-------- Available data --------
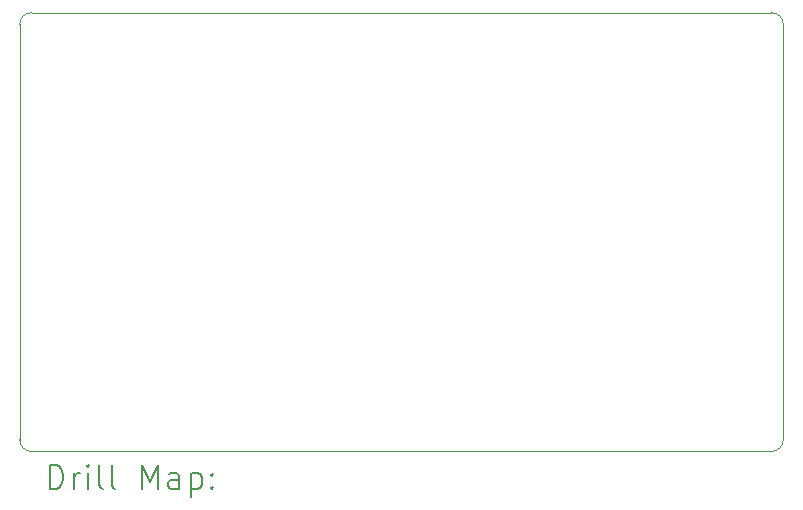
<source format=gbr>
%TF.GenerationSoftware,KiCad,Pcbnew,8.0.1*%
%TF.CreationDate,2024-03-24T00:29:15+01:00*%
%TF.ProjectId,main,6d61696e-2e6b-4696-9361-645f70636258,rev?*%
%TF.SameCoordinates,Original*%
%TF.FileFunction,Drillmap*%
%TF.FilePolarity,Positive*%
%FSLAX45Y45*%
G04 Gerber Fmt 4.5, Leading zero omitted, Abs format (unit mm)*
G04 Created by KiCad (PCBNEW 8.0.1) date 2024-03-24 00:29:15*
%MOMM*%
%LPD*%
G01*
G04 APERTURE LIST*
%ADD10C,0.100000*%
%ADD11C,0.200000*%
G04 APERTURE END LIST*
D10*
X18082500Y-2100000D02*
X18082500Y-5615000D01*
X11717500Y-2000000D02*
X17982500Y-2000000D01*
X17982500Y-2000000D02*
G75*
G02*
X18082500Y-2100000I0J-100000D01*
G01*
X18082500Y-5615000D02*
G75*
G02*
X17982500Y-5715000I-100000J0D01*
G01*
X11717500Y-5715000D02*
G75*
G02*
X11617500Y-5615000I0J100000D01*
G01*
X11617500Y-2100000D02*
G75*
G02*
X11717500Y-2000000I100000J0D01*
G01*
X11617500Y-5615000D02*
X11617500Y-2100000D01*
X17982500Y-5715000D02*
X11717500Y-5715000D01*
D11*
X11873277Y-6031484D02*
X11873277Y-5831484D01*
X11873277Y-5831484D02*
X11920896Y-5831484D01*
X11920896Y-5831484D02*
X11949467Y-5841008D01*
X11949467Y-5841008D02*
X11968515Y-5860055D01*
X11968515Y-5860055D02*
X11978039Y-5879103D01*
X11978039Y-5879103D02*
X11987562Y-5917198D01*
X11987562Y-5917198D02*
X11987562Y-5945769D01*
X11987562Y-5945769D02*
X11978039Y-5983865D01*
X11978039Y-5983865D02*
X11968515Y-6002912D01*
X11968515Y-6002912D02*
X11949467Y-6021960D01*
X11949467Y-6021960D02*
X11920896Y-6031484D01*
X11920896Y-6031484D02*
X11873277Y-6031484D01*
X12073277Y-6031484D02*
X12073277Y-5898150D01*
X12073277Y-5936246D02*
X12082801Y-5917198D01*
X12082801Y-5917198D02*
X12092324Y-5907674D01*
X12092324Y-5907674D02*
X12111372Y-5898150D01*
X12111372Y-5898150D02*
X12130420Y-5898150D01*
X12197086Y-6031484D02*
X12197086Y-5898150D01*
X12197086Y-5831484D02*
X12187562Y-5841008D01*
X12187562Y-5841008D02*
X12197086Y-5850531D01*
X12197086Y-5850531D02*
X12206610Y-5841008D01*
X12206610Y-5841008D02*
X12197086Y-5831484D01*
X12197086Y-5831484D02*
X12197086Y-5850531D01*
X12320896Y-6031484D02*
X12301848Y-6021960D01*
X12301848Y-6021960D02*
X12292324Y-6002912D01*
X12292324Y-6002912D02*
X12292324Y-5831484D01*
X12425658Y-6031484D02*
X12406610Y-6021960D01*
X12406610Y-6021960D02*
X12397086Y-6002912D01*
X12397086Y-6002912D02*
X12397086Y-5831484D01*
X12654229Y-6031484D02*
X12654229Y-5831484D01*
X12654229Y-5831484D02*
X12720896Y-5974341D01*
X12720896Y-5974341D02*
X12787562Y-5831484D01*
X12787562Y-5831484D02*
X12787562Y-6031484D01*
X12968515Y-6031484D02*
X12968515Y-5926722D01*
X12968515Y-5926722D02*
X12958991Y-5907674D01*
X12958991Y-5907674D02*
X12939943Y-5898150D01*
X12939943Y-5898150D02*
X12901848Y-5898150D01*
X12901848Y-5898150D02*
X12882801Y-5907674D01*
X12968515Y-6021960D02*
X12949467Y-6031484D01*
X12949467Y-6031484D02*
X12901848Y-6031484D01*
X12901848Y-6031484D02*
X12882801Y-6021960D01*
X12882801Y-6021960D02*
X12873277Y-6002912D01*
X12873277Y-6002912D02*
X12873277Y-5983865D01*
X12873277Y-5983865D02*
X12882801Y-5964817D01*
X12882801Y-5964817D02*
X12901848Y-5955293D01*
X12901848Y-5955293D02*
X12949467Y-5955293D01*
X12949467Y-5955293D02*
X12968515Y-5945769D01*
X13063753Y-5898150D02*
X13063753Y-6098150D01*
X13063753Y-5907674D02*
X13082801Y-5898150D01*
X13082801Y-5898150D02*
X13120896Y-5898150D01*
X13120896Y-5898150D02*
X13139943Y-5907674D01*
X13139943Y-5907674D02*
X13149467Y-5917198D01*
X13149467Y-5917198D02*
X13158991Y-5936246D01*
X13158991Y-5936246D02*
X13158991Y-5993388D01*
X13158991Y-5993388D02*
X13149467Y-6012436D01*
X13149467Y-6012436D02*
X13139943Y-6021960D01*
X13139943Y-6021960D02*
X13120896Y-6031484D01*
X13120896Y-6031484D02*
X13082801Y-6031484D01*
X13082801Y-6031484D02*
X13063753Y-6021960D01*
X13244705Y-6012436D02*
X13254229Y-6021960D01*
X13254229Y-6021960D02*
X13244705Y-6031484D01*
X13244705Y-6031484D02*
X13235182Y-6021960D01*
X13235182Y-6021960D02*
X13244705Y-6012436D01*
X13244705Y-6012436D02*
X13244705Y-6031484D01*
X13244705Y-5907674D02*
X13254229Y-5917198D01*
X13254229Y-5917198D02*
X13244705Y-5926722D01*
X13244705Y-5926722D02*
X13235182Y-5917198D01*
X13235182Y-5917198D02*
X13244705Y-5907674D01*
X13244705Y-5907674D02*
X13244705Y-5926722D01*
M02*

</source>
--------
-------- Available data --------
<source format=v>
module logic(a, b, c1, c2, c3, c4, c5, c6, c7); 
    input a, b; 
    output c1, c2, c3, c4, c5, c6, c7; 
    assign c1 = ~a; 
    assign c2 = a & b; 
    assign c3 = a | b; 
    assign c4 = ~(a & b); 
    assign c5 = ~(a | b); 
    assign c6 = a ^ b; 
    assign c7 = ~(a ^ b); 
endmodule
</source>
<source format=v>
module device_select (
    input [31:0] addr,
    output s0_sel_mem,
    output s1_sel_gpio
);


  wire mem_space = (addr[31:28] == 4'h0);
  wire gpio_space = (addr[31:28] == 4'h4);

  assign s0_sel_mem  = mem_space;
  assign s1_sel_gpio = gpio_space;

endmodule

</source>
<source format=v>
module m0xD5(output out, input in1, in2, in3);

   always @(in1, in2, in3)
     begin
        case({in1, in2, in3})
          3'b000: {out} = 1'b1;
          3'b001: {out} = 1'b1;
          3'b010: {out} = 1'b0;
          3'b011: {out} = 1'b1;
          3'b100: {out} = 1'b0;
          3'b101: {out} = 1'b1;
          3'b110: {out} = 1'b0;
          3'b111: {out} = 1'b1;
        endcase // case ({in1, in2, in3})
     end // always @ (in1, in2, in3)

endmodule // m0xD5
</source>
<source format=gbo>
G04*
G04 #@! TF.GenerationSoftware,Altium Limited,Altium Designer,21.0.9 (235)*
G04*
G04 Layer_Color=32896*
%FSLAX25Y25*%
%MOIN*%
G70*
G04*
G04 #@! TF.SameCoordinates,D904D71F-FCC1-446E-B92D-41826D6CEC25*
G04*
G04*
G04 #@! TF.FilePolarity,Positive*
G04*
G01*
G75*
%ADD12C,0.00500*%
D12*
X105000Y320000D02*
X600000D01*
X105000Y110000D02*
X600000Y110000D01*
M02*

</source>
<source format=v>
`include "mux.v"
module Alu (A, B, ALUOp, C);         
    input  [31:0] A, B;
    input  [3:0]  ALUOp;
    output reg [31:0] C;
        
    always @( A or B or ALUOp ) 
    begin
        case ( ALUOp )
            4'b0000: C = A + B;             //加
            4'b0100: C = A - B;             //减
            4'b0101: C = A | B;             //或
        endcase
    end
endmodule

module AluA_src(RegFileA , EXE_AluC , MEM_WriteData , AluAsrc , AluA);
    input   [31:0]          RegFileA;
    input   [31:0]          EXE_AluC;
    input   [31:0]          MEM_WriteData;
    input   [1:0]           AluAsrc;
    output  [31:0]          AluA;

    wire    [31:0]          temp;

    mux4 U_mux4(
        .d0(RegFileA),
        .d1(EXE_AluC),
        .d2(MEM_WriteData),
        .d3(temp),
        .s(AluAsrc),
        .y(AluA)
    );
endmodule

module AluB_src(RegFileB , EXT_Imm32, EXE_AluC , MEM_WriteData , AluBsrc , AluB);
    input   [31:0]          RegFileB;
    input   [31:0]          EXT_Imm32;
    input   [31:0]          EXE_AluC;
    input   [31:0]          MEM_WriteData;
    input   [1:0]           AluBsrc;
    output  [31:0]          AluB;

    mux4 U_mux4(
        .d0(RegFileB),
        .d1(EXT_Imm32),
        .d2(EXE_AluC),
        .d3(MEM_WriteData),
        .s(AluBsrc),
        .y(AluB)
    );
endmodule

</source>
--------
-------- Available data --------
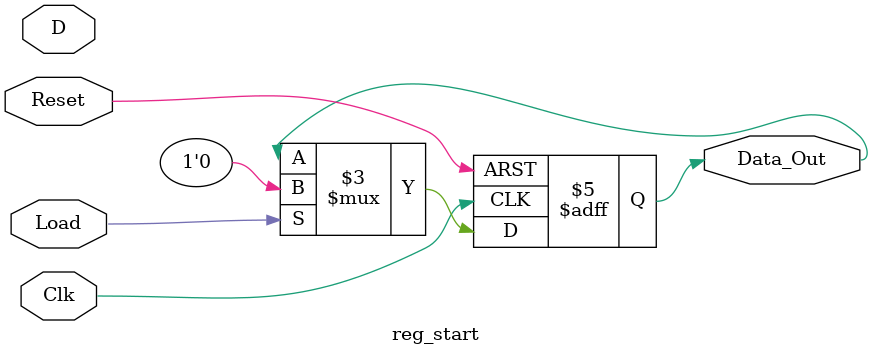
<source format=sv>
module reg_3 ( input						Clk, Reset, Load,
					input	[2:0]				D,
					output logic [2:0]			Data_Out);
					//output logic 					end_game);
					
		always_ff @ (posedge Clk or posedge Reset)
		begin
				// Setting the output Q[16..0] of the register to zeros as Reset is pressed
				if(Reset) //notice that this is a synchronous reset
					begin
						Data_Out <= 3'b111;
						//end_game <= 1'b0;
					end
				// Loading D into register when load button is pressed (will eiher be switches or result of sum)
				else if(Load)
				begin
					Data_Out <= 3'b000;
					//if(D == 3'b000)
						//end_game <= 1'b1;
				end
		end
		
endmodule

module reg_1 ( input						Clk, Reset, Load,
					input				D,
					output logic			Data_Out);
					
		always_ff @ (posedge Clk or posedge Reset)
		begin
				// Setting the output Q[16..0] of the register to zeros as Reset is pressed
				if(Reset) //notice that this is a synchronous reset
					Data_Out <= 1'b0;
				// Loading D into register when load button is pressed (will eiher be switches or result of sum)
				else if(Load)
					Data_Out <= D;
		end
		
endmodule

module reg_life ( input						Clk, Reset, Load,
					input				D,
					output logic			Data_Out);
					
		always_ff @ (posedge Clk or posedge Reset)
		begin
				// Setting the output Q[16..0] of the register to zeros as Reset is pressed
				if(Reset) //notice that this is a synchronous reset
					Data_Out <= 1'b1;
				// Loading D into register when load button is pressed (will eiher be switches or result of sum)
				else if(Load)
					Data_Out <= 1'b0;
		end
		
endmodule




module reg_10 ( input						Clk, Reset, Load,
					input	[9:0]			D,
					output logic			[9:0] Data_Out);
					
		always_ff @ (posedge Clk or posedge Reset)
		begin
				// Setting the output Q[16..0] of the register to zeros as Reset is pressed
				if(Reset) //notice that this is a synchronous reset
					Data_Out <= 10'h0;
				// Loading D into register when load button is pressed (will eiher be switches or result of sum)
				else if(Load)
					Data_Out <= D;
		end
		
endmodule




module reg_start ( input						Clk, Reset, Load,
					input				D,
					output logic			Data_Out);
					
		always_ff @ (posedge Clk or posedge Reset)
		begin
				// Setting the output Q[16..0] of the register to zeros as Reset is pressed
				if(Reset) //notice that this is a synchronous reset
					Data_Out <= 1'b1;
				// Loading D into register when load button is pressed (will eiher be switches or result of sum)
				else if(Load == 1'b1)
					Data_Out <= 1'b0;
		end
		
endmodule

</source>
--------
Exercise aim:
Reproduce only the lines above spanning from the line containing "X11987562Y-5945769D02*" through the line containing "X12073277Y-5898150D01*", word for word.

Reply:
X11987562Y-5945769D02*
X11978039Y-5983865D01*
X11978039Y-5983865D02*
X11968515Y-6002912D01*
X11968515Y-6002912D02*
X11949467Y-6021960D01*
X11949467Y-6021960D02*
X11920896Y-6031484D01*
X11920896Y-6031484D02*
X11873277Y-6031484D01*
X12073277Y-6031484D02*
X12073277Y-5898150D01*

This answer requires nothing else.